Busy, busy, busy! Both here at the farm and on the road. Betsy was gone for a week to Florida for the Association of Specialty Cut Flower Growers convention. She always comes back with a million new ideas and I have to try and sort through them with her. She was also awarded the Distinguished Service Award, even though she tried not to accept it, no one has worked harder for the Association. The last week and half has been a blur. The turkeys went in for processing which is both a lot of work and somber at the same time. It all went fairly smoothly and they are now in our walk-in cooler awaiting Tuesday’s market. Betsy had to turn around and drive up to Virginia to pick up 12,000 tulip bulbs that she jointly ordered with some fellow growers. These are now planted in crates so that we can force them early for next spring, look for them in March!

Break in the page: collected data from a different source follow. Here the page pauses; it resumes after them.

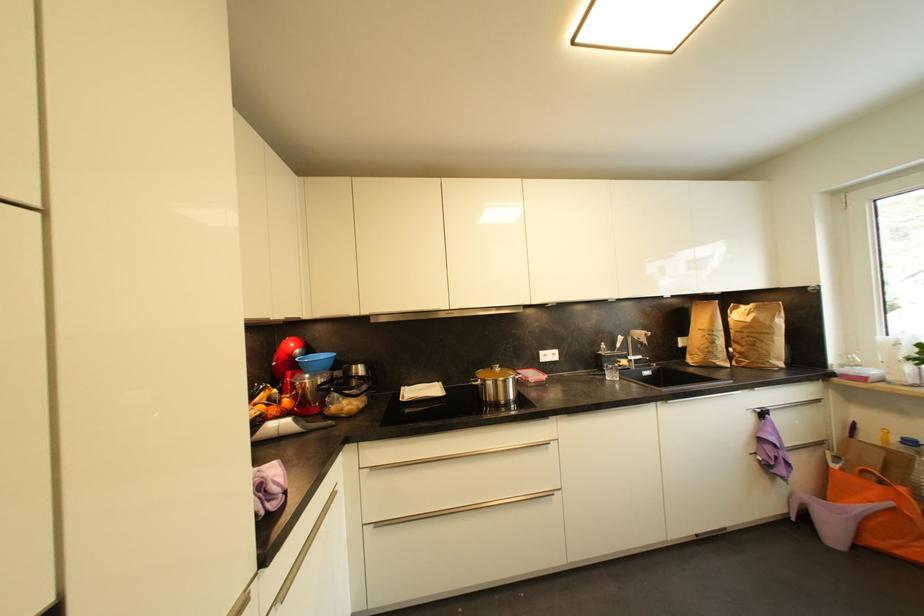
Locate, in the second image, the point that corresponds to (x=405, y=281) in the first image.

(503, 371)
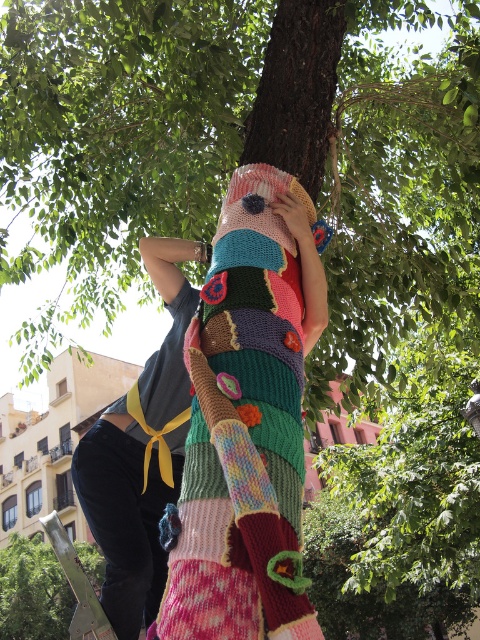
Question: Does knitted multicolored blanket at center have a lesser width compared to wooden post at lower left?

Choices:
 (A) no
 (B) yes

Answer: (B)

Question: Which point is farther from the camera taking this photo?

Choices:
 (A) (207, 307)
 (B) (72, 608)

Answer: (B)

Question: Does knitted multicolored blanket at center have a greater width compared to wooden post at lower left?

Choices:
 (A) no
 (B) yes

Answer: (A)

Question: Is the position of knitted multicolored blanket at center less distant than that of wooden post at lower left?

Choices:
 (A) no
 (B) yes

Answer: (B)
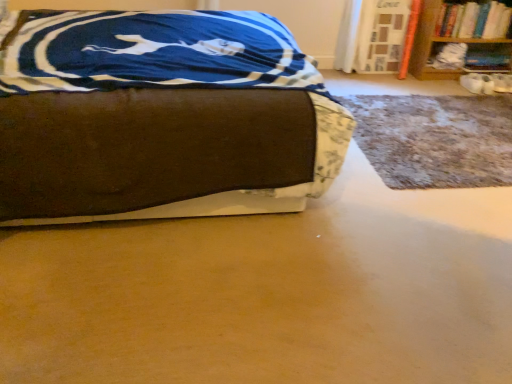
Question: Is hardcover book at upper right oriented towards brown fabric bed at center?

Choices:
 (A) yes
 (B) no

Answer: (B)

Question: Would you say hardcover book at upper right is outside brown fabric bed at center?

Choices:
 (A) yes
 (B) no

Answer: (A)

Question: Is hardcover book at upper right bigger than brown fabric bed at center?

Choices:
 (A) yes
 (B) no

Answer: (B)

Question: Is the depth of hardcover book at upper right less than that of brown fabric bed at center?

Choices:
 (A) yes
 (B) no

Answer: (B)

Question: Is hardcover book at upper right to the right of brown fabric bed at center from the viewer's perspective?

Choices:
 (A) no
 (B) yes

Answer: (B)

Question: Based on their positions, is wooden bookshelf at upper right located to the left or right of brown fabric bed at center?

Choices:
 (A) right
 (B) left

Answer: (A)

Question: Does point (510, 16) appear closer or farther from the camera than point (111, 23)?

Choices:
 (A) closer
 (B) farther

Answer: (B)

Question: In terms of width, does wooden bookshelf at upper right look wider or thinner when compared to brown fabric bed at center?

Choices:
 (A) thin
 (B) wide

Answer: (A)

Question: Is wooden bookshelf at upper right spatially inside brown fabric bed at center, or outside of it?

Choices:
 (A) outside
 (B) inside

Answer: (A)

Question: Considering the positions of wooden bookshelf at upper right and hardcover book at upper right in the image, is wooden bookshelf at upper right taller or shorter than hardcover book at upper right?

Choices:
 (A) tall
 (B) short

Answer: (A)

Question: From the image's perspective, is wooden bookshelf at upper right positioned above or below hardcover book at upper right?

Choices:
 (A) above
 (B) below

Answer: (B)

Question: In the image, is wooden bookshelf at upper right on the left side or the right side of hardcover book at upper right?

Choices:
 (A) right
 (B) left

Answer: (B)

Question: From a real-world perspective, is wooden bookshelf at upper right positioned above or below hardcover book at upper right?

Choices:
 (A) above
 (B) below

Answer: (B)

Question: In terms of width, does brown fabric bed at center look wider or thinner when compared to hardcover book at upper right?

Choices:
 (A) wide
 (B) thin

Answer: (A)

Question: Which is correct: brown fabric bed at center is inside hardcover book at upper right, or outside of it?

Choices:
 (A) outside
 (B) inside

Answer: (A)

The two of us passed each other as I drove up to Asheville for the Carolina Farm Stewardship Assoc. conference where I presented in three different workshops. At the banquet the Carrboro Farmers’ Market was awarded the Sustainable Business/Entity Award for the work its done and the leadership the market has given both to local farmers and to other markets across the state. It is markets like Carrboro and customers like you that give hope to small farmers and the ideas of viable local food systems. Monday I jumped on a plane to Alabama to give two workshops. One for the Alabama Sustainable Ag. Network and the other to a group from Auburn Univ. who are setting up an organic research station. I was really glad to get home after giving five talks in five days! I’d say the meeting season has started hard and fast.
The end of this week has been back to farm work. The cold snap last week finally killed the foliage on the tuberoses and the dahlias so that we could dig them for the winter. We have to dig these tubers because they cannot take the cold temperatures we experience over the winter, then we will replant them next spring. They have been kind of in the way of getting the rest of the fields put to bed for the winter. Now that they are out the last of the soil preparation is done and the cover crops are sown! Yesterday we planted the first 4000 Dutch Iris and the backs of our legs are telling us about it!